Passage to read ▸
>>>

- Born: January 27, 1970 (age 56) Denver, Colorado, U.S.
- Height: 6 ft 2 in (188 cm)
- Weight: 192 lb (87 kg; 13 st 10 lb)
- Position: Goaltender
- Caught: Left
- Played for: Phoenix Coyotes HPK Jokerit HIFK Berlin Capitals Nürnberg Ice Tigers HC Neftekhimik Nizhnekamsk
- National team: United States
- NHL draft: 180th overall, 1990 St. Louis Blues
- Playing career: 1992–2003

= Parris Duffus =

American ice hockey player (born 1970)

Parris Bryan Duffus (born January 27, 1970) is an American former professional ice hockey goaltender.

==Playing career==
Duffus was drafted 180th overall by the St. Louis Blues in the 1990 NHL entry draft and played one NHL game for the Phoenix Coyotes in the 1996–97 NHL season. He allowed one goal on eight shots in his sole NHL appearance against the Vancouver Canucks on February 27, 1997, playing 28:49 of ice time.

He was the goaltender for the Minnesota Moose for two seasons and holds the Minnesota franchise record for a GAA of 3.31 (1995–96) and SV%: .895 (1995–96).

Duffus lead Team USA to a bronze medal in the IIHF World Championships in 1996 in Austria, the nation's first medal in 34 years. He also backstopped Team USA in qualifying play for Pool A after a disastrous 1998 World Championships. Duffus earned a shutout against Kazakhstan, beat Estonia & Austria to earn the US a berth in Pool A in the 1999 World Championships.

Duffus played in the Finnish SM-liiga where he played for HPK, Jokerit, and HIFK. He also played for the Berlin Capitals and Nürnberg Ice Tigers in Germany, and HC Neftekhimik Nizhnekamsk in Russia.

Duffus played for the Fort Wayne Komets of UHL in 2002–03 season before retiring.

After retiring from professional hockey, Duffus became a Fort Wayne firefighter but is called upon by the Komets periodically as an emergency backup goaltender.

<<<

Task directions ▸ Edit the Parris Duffus article by rewriting everything from "Parris Bryan Duffus" down to "of ice time.", putting "only" wherever "sole" appears. The items that follow have no connection to the Parris Duffus article.

[Collection entries]
>>>

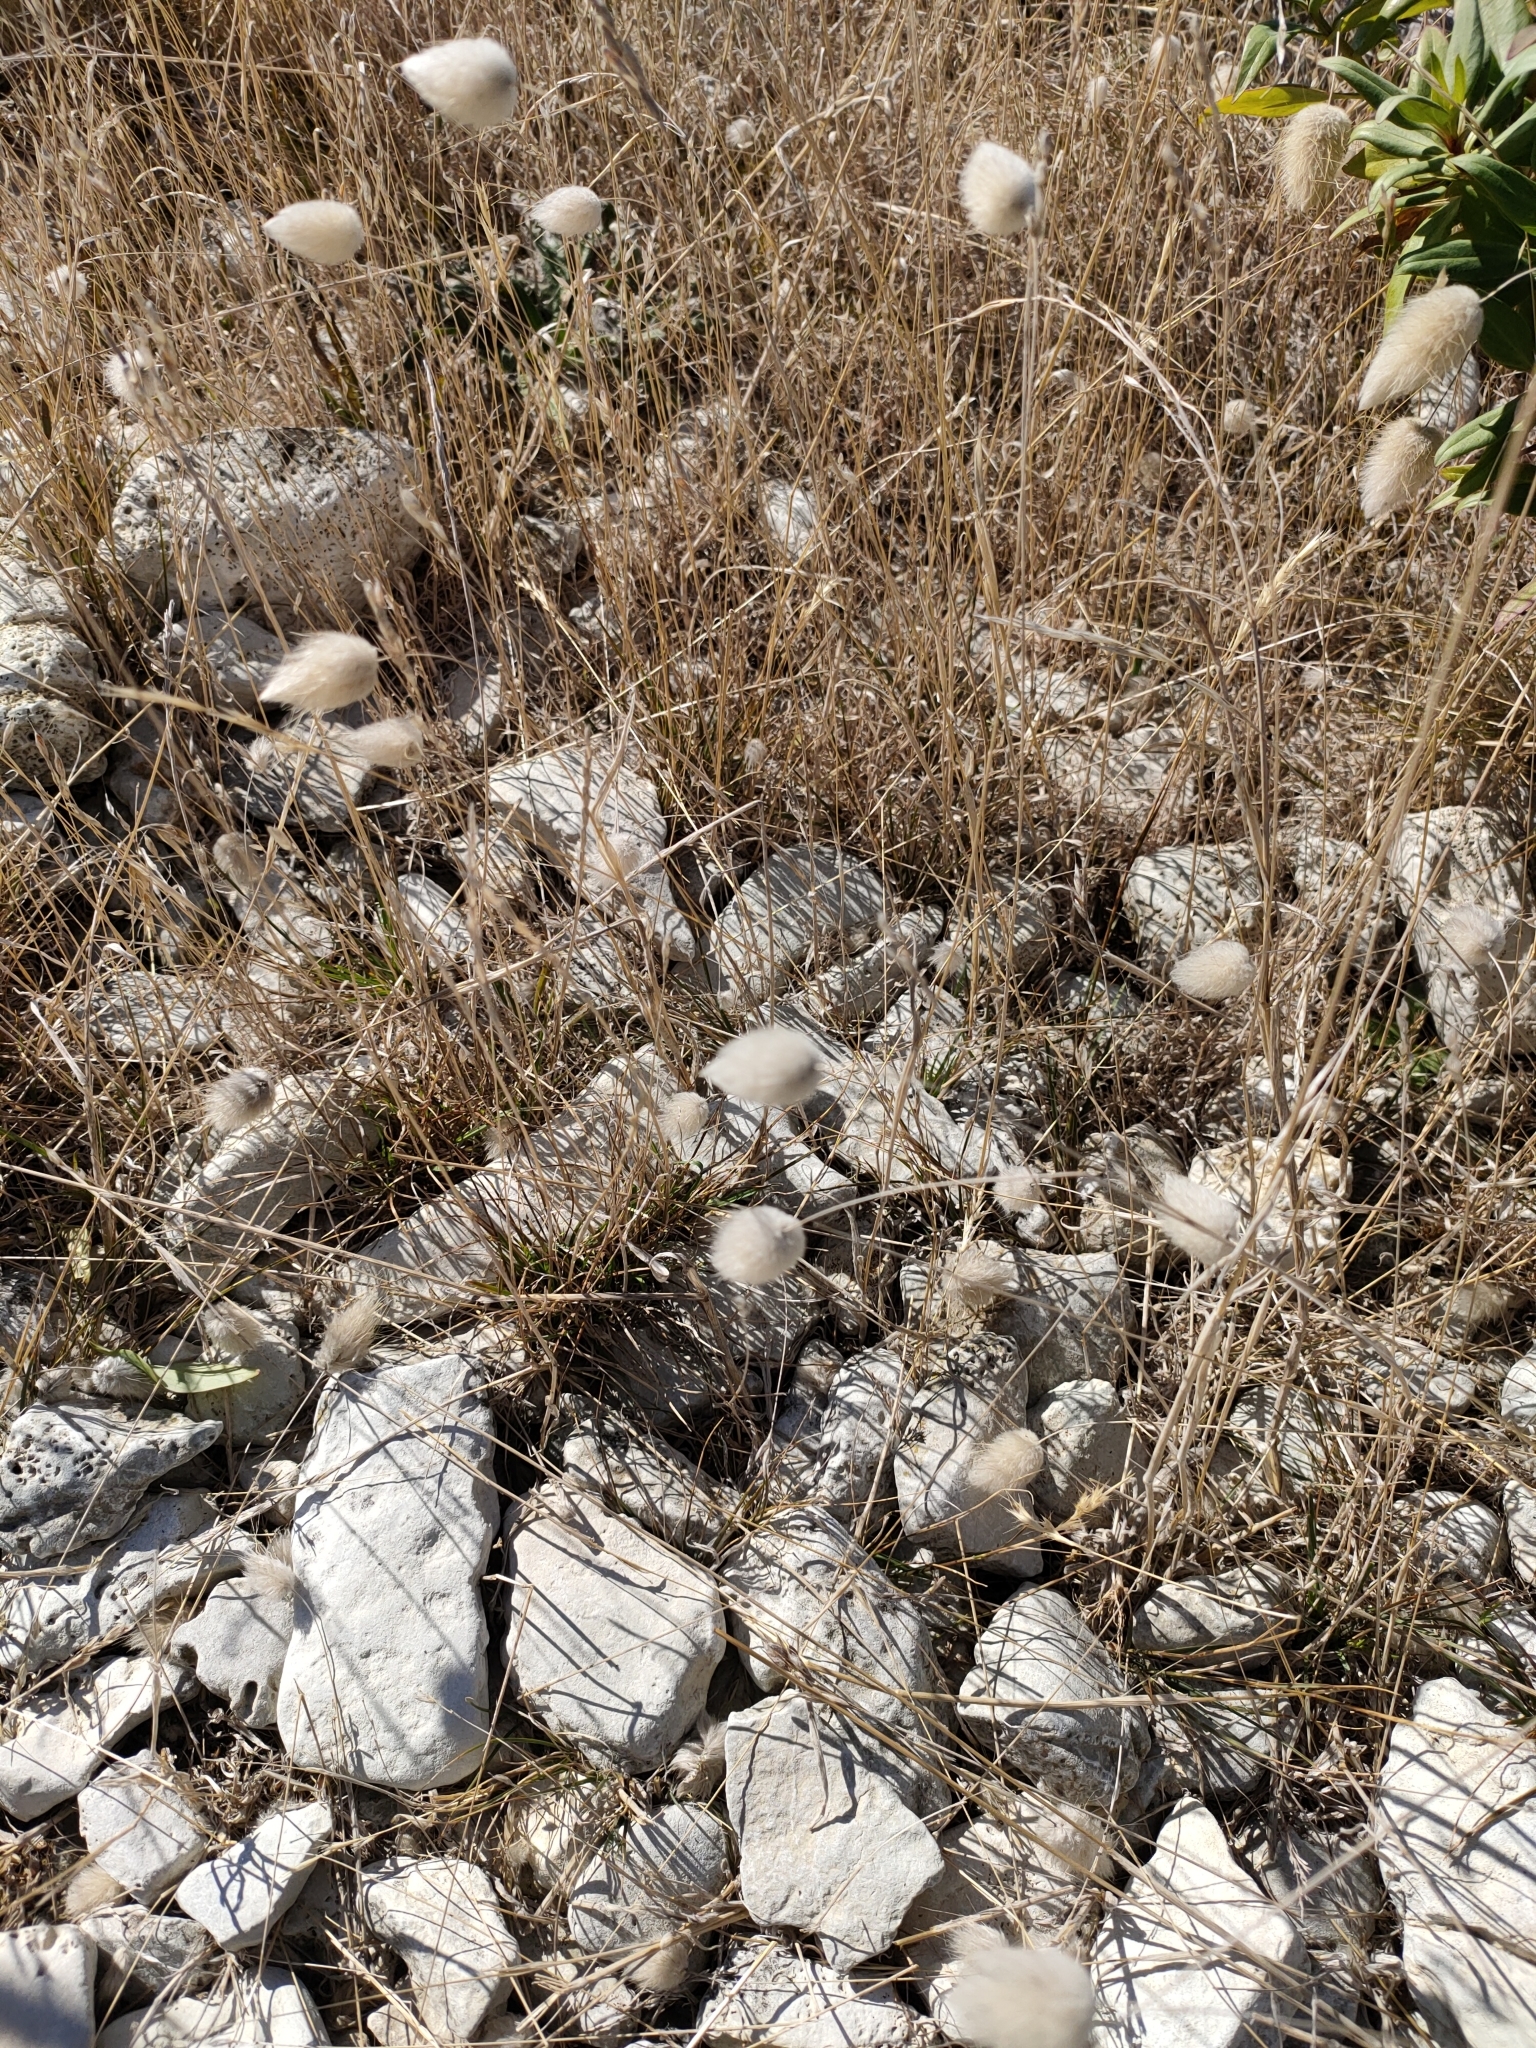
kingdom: Plantae
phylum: Tracheophyta
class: Liliopsida
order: Poales
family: Poaceae
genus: Lagurus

<<<

Answer for the task ▸
Parris Bryan Duffus (born January 27, 1970) is an American former professional ice hockey goaltender.

==Playing career==
Duffus was drafted 180th overall by the St. Louis Blues in the 1990 NHL entry draft and played one NHL game for the Phoenix Coyotes in the 1996–97 NHL season. He allowed one goal on eight shots in his only NHL appearance against the Vancouver Canucks on February 27, 1997, playing 28:49 of ice time.